6. Employers below the WFA Threshold May Get a Partial Exemption
Small firms below the WFA threshold are expected to receive time-limited relief from some WFA obligations at commencement, but this does not remove POHA exposure or the need to follow TGFEP and TAFEP harassment guidance.
- The exemption is scheduled for review five years after the legislation is introduced.
- Exempted firms remain subject to the existing Tripartite Guidelines on Fair Employment Practices and wrongful dismissal protections.
- POHA obligations apply regardless of company size and are not affected by this exemption.
Tripartite partners plan to monitor smaller firms during this period and revisit the exemption in five years, not treat it as permanent, per the Tripartite Committee’s Final Report.
7. Unresolved WFA Claims Can Escalate to Mediation, the ECT, or the High Court
Cases that cannot be resolved through a company’s internal grievance process can escalate to a new tribunal once the WFA’s enforcement provisions take effect.
- Modeled on the existing Employment Claims Tribunal (ECT) process.
- Discrimination-related cases undergo compulsory mediation at the Tripartite Alliance for Dispute Management (TADM) first.
- Adjudication at the tribunal is the last resort if mediation fails.
This gives employees a formal escalation path beyond internal HR and beyond POHA’s civil courts.
How Procloz Supports Workplace Harassment Policy in Singapore
Procloz helps companies build harassment policies that meet POHA obligations today while preparing grievance handling and confidentiality processes for the WFA’s mandatory requirements.
This includes structuring reporting channels so complaints are handled consistently, not case by case.
Businesses building compliant workplace harassment Singapore policies work with Procloz to keep their approach current as the legal framework shifts.
A Harassment Policy Built for Today Still Needs to Survive the WFA
POHA, TAFEP’s advisory, and the WFA are not the same requirements wearing different names. Each adds a distinct layer, and a policy that only covers one of them will fall short the moment the next layer takes effect.
Building the grievance handling and confidentiality pieces now, ahead of enforcement, costs far less than a rushed workplace harassment Singapore policy rewrite once the WFA is in force.
Contact us for assistance now.
Frequently Asked Questions about Workplace Harassment in Singapore
Q: Does POHA already cover workplace harassment in Singapore?
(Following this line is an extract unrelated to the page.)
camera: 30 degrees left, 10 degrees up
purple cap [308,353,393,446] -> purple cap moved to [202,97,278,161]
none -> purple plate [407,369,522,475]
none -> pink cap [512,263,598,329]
A: Yes. The Protection from Harassment Act already makes workplace harassment a criminal offense and gives victims civil remedies, regardless of whether the Workplace Fairness Act has taken effect yet.
Q: What must a workplace harassment policy include today?
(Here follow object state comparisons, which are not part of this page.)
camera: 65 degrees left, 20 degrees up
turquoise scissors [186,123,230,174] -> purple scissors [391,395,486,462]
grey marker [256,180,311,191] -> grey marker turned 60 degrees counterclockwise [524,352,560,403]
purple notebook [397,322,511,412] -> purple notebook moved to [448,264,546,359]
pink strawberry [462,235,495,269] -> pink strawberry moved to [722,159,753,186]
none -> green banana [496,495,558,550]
A: A written prevention policy, harassment training, and a defined reporting and response procedure, following TAFEP’s Tripartite Advisory. Procloz helps structure this so it is ready for the WFA’s mandatory grievance handling requirement too.
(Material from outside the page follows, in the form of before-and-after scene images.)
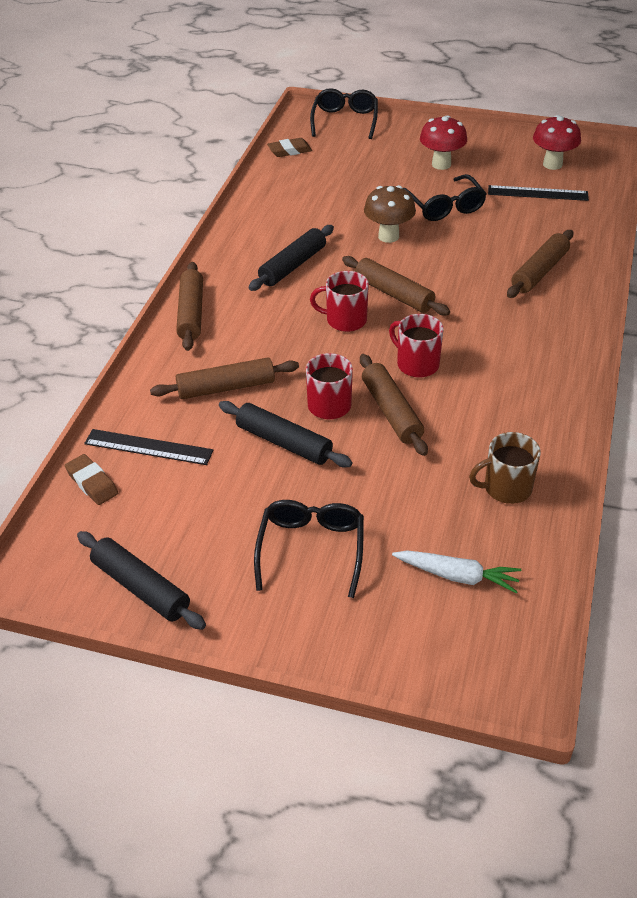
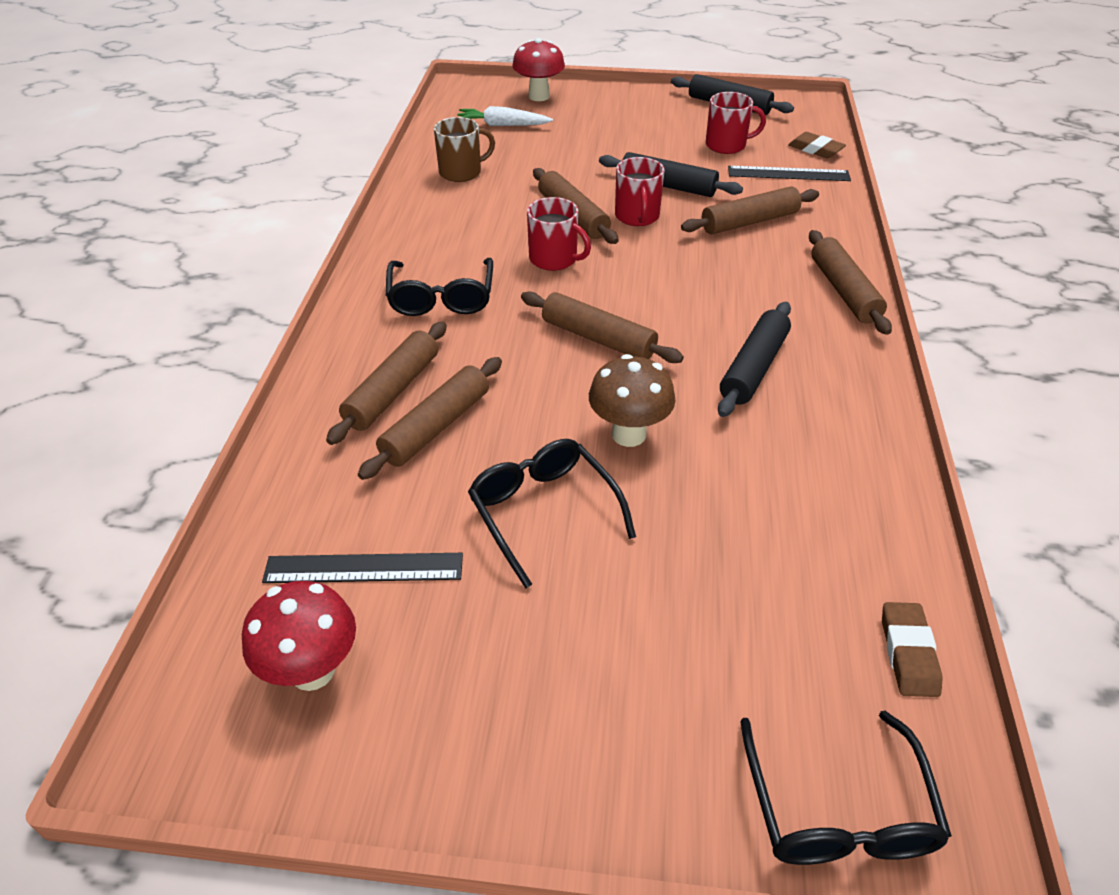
camera: 170 degrees right, 0 degrees up
black glasses [254,500,364,598] -> black glasses moved to [386,258,493,316]
brown eraser [267,138,312,157] -> brown eraser turned 60 degrees counterclockwise [882,602,943,697]
red mug [310,271,369,332] -> red mug moved to [706,92,766,154]
red mushroom [420,115,467,170] -> red mushroom moved to [512,38,565,101]
none -> brown rolling pin [358,357,502,480]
Q: When does the WFA’s grievance handling mandate take effect?
A: The Workplace Fairness Act is expected to take effect by end of 2027, at which point written grievance handling becomes a legal requirement, not just recommended practice.
Q: Are small companies exempt from workplace harassment rules in Singapore?
A: Small companies may get a partial exemption from certain WFA requirements at commencement, but POHA’s criminal and civil provisions apply regardless of company size.
Q: What happens if an employer retaliates against a harassment complainant?
A: Retaliation is explicitly prohibited under the WFA, and includes dismissal, salary deduction, or denial of re-employment. Affected employees can escalate this through the grievance process or the new tribunal once it is operational.